The project was selected under a Grand Challenge from a total of 334 submissions from 37 countries by the Climate Change and Emissions Management Corporation (CCEMC) of Alberta, Canada.
RTI’s new “C3-PEO” process technology will use carbon dioxide (CO2), a greenhouse gas that otherwise would be emitted to the atmosphere, for the production of ethylene oxide. The process is based on a novel catalytic reaction scheme developed by RTI that can extract oxygen from CO2. The highly reactive oxygen atom can then be utilized for other reactions, in this case to convert ethylene to valuable ethylene oxide. The process also produces CO, which is a valuable precursor for the production of many other high volume chemicals.
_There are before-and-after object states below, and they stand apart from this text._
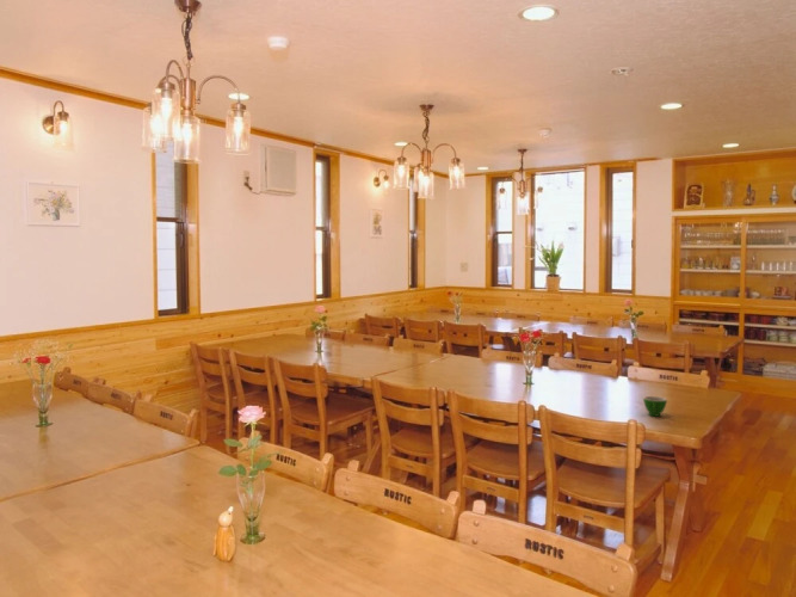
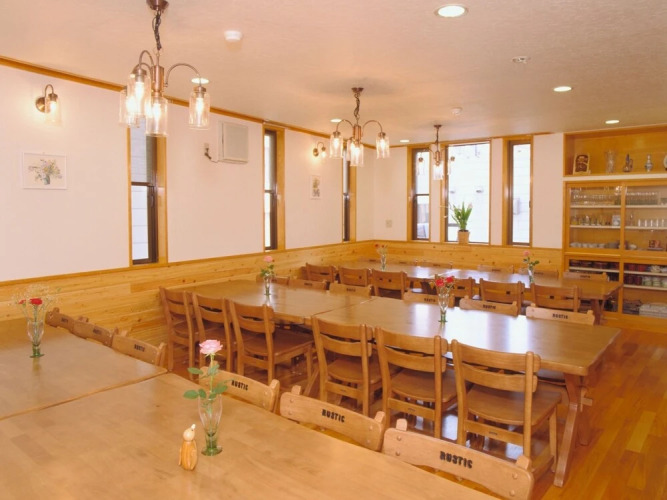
- teacup [642,395,668,418]
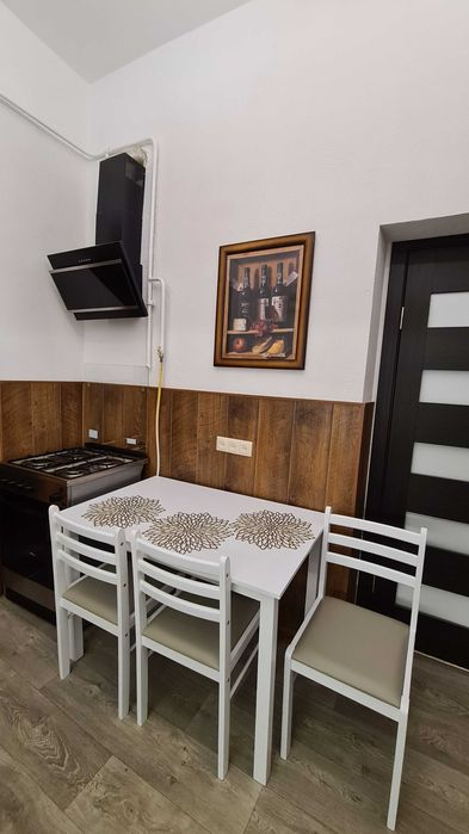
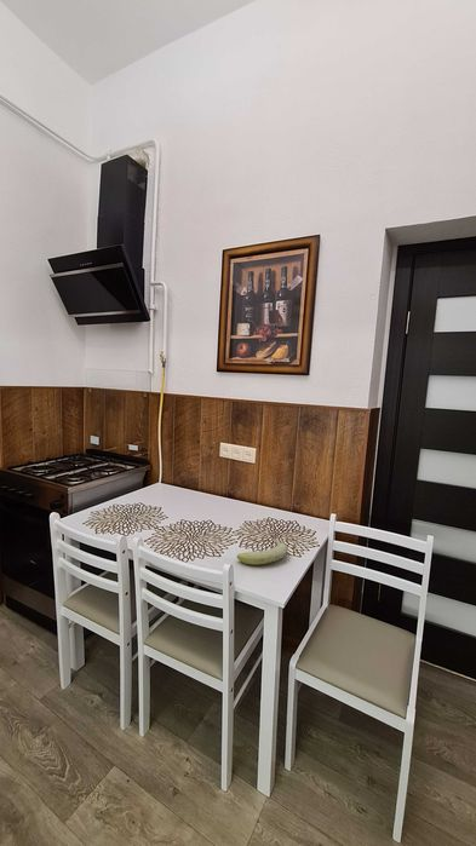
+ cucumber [236,537,289,566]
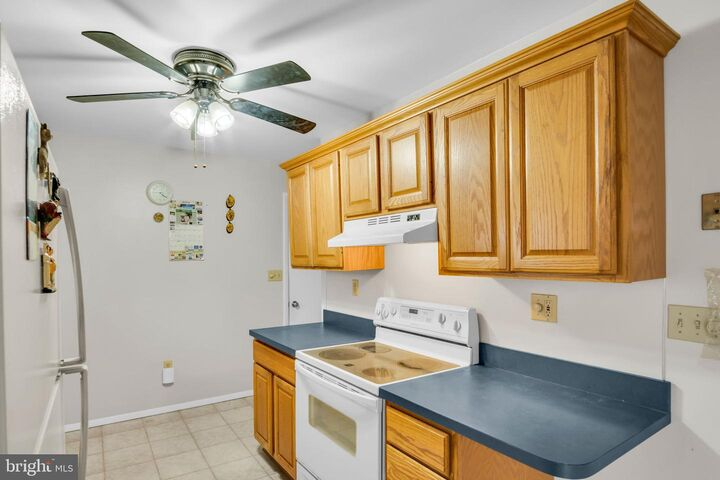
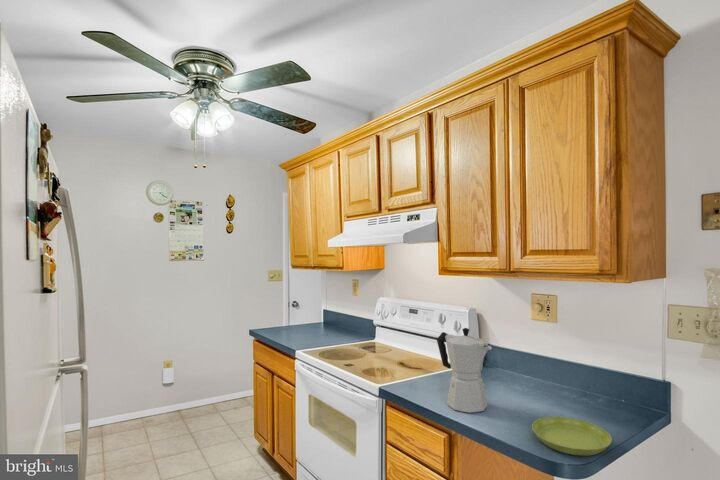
+ saucer [531,416,613,457]
+ moka pot [436,327,493,414]
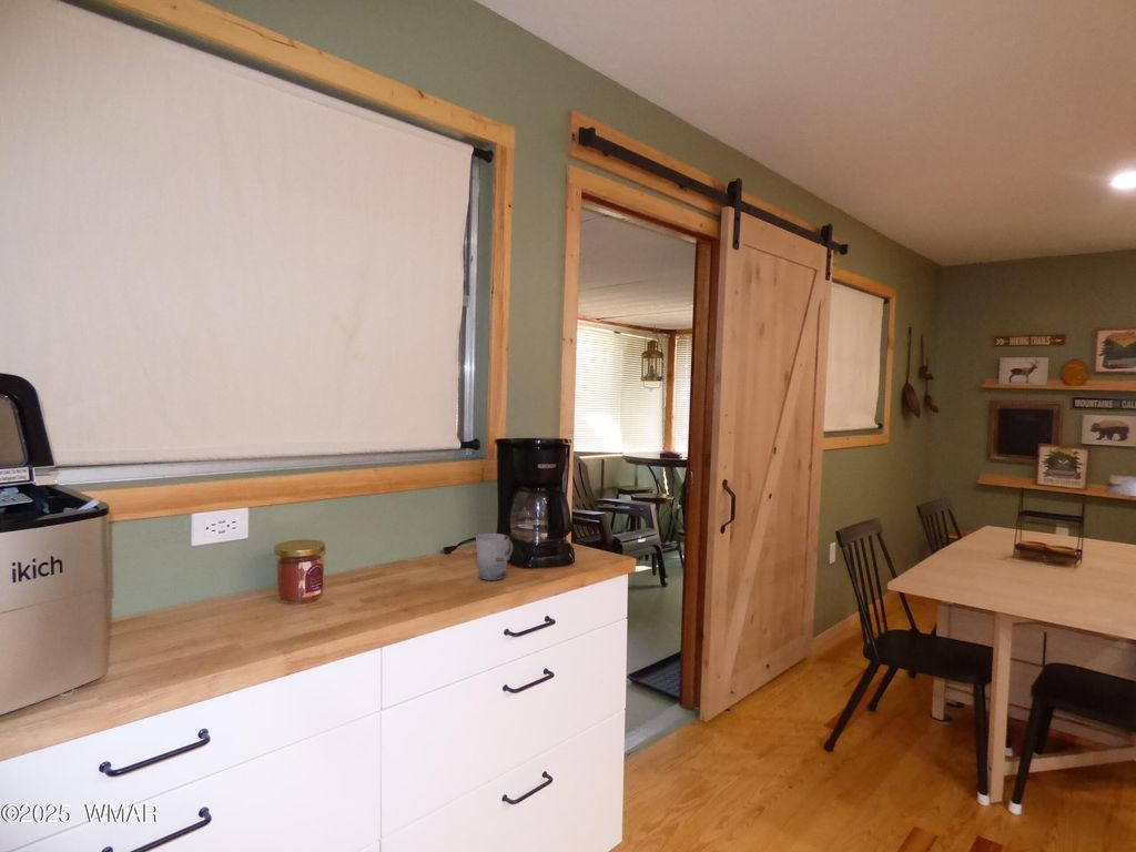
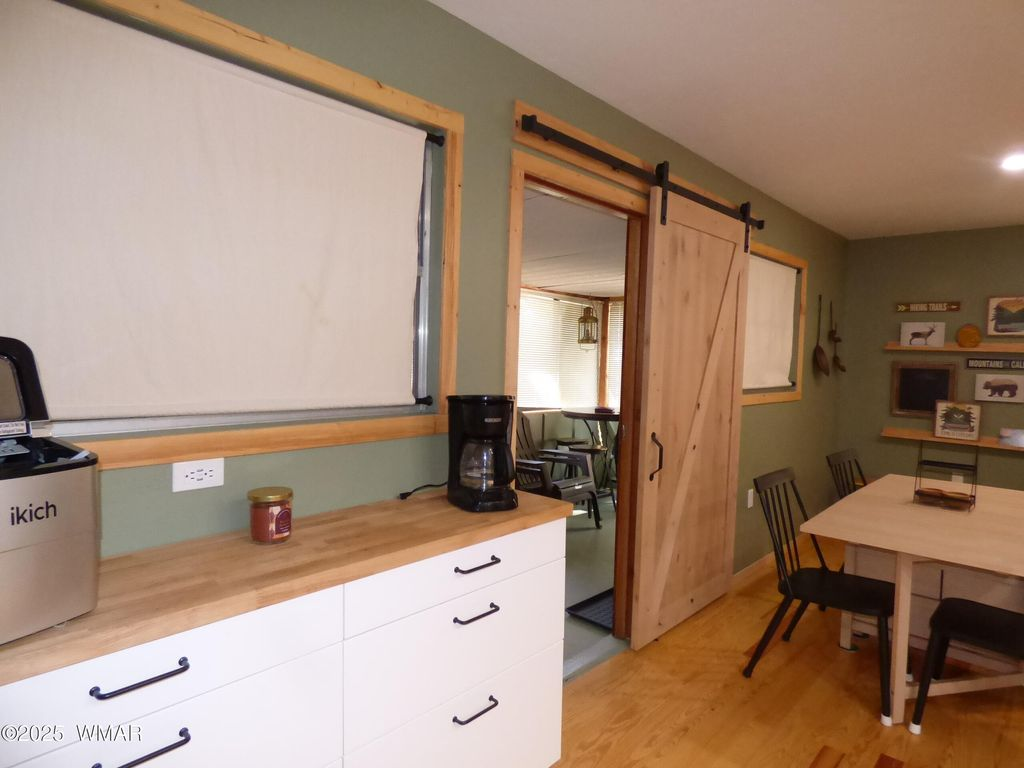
- cup [475,532,514,581]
“Our novel process can have an impact throughout the world’s chemical industry because the primary products, ethylene oxide and carbon monoxide, are some of the most important starting materials for common products made by major chemical companies ranging from bulk chemicals to detergents to cosmetics,” said Paul Mobley, research chemical engineer at RTI and the project’s director. “We are excited that the CCEMC recognized the potential of this new technology.”
“The Grand Challenge is a unique venture for the CCEMC with a goal to significantly reduce greenhouse gas emissions by fostering the development of technologies that create new carbon-based, value-added products and markets,” said CCEMC Chair Eric Newell.
Under the initial $500,000 award, the project team will develop the process design, enhance the catalyst, demonstrate the catalyst performance in a laboratory reactor, and complete a techno-economic analysis of the technology.
“Based on RTI’s experience in taking new processes from initial concept to large scale demonstration, we’ve charted a development roadmap to advance the technology through pilot plant development into pre-commercial demonstration and commercialization by 2020,” said Markus Lesemann, senior director for business development at RTI. “Since global climate change is a rising challenge, processes, such as C3-PEO, that can use CO2 in large volumes to make valuable products can play an important role in the adoption of carbon capture technologies.”
RTI's Energy Technology Division develops process and catalyst technologies for and in collaboration with government and industrial clients in the fields of carbon capture and utilization, syngas clean-up and conversion, biomass conversion, shale gas processing, and industrial water treatment.